## TEXTE SÉLECTIONNÉ
"""

La «communauté Saint-Martin» incarne un catholicisme identitaire, anti-LGBT et anti-avortement. Très active dans les diocèses français, elle cherche à financer son expansion à travers une fondation au Luxembourg. Toutefois, le mouvement fait face aux réticences des autorités.
Ils sont reconnaissables à leur soutane noire ajustée comme en portait, en d’autres temps, Don Camillo, le curé le plus célèbre du cinéma. Les prêtres de la «communauté Saint-Martin» ne sont cependant pas là pour faire rire, mais pour conquérir. «Dans une société de plus en plus sécularisée, la soutane joue son rôle de signe qu’il existe une autre réalité», explique le site d’une communauté catholique connue pour ses positions ultraconservatrices et ses messes en latin.
Fondée en 1976 par l’abbé Jean-François Guérin, cette communauté s’est d’abord installée dans le diocèse de Gênes «sous la vigilance paternelle du cardinal Joseph Siri», figure ultraconservatrice de la curie d’après-guerre. Le religieux italien fut d’ailleurs impliqué dans les filières d’exfiltration d’anciens nazis.
Dans les années 1990, la communauté Saint-Martin prend ses quartiers à Evron en Mayenne. Elle y forme désormais une grande partie des séminaristes français (un quart des ordinations de curés en 2021) et fournit de plus en plus de prêtres aux diocèses en panne de recrutement via les filières du catholicisme plus fréquentable.

"""

## DONNÉES EXTRAITES
"""

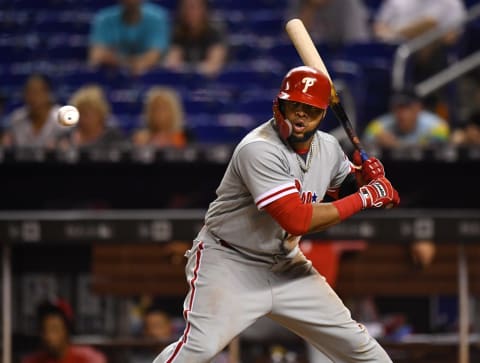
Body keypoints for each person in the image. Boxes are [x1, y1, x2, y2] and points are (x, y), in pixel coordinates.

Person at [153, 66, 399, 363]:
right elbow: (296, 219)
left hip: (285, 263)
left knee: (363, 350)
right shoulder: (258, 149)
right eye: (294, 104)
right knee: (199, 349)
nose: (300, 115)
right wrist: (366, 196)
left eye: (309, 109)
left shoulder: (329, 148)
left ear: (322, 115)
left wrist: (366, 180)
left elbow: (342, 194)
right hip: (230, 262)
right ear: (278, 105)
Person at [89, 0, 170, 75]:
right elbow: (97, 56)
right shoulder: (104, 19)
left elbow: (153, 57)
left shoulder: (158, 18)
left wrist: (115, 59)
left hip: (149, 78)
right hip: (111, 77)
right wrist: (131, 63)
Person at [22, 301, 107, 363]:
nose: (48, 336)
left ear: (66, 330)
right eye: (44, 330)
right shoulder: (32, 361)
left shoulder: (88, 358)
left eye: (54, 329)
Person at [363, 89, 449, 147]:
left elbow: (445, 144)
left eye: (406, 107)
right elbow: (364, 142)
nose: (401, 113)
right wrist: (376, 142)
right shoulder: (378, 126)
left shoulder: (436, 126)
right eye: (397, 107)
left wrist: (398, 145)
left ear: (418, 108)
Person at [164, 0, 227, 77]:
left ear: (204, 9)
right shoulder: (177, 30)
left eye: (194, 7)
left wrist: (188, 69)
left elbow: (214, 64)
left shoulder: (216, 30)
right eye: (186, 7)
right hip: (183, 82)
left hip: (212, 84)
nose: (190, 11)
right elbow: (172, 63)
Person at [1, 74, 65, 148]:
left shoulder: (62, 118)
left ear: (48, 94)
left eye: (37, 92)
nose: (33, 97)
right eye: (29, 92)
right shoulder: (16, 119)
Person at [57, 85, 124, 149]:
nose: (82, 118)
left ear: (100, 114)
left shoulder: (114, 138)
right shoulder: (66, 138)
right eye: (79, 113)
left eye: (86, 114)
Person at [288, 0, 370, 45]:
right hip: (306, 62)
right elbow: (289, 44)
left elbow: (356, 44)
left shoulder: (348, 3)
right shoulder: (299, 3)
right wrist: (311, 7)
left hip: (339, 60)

"""

## QUESTIONS SUR LE DOCUMENT
**a.** D'après le texte sur la communauté Saint-Martin, en quelle année et par qui cette communauté a-t-elle été fondée ?
**b.** Reproduisez sans modification le passage du texte sur la communauté Saint-Martin qui s'ouvre sur les mots contenant «Fondée en 1976» et se clôt sur «catholicisme plus fréquentable.».

## RÉPONSES PAR TÂCHE
**a.** En 1976, par l’abbé Jean-François Guérin.

**b.**
Fondée en 1976 par l’abbé Jean-François Guérin, cette communauté s’est d’abord installée dans le diocèse de Gênes «sous la vigilance paternelle du cardinal Joseph Siri», figure ultraconservatrice de la curie d’après-guerre. Le religieux italien fut d’ailleurs impliqué dans les filières d’exfiltration d’anciens nazis.
Dans les années 1990, la communauté Saint-Martin prend ses quartiers à Evron en Mayenne. Elle y forme désormais une grande partie des séminaristes français (un quart des ordinations de curés en 2021) et fournit de plus en plus de prêtres aux diocèses en panne de recrutement via les filières du catholicisme plus fréquentable.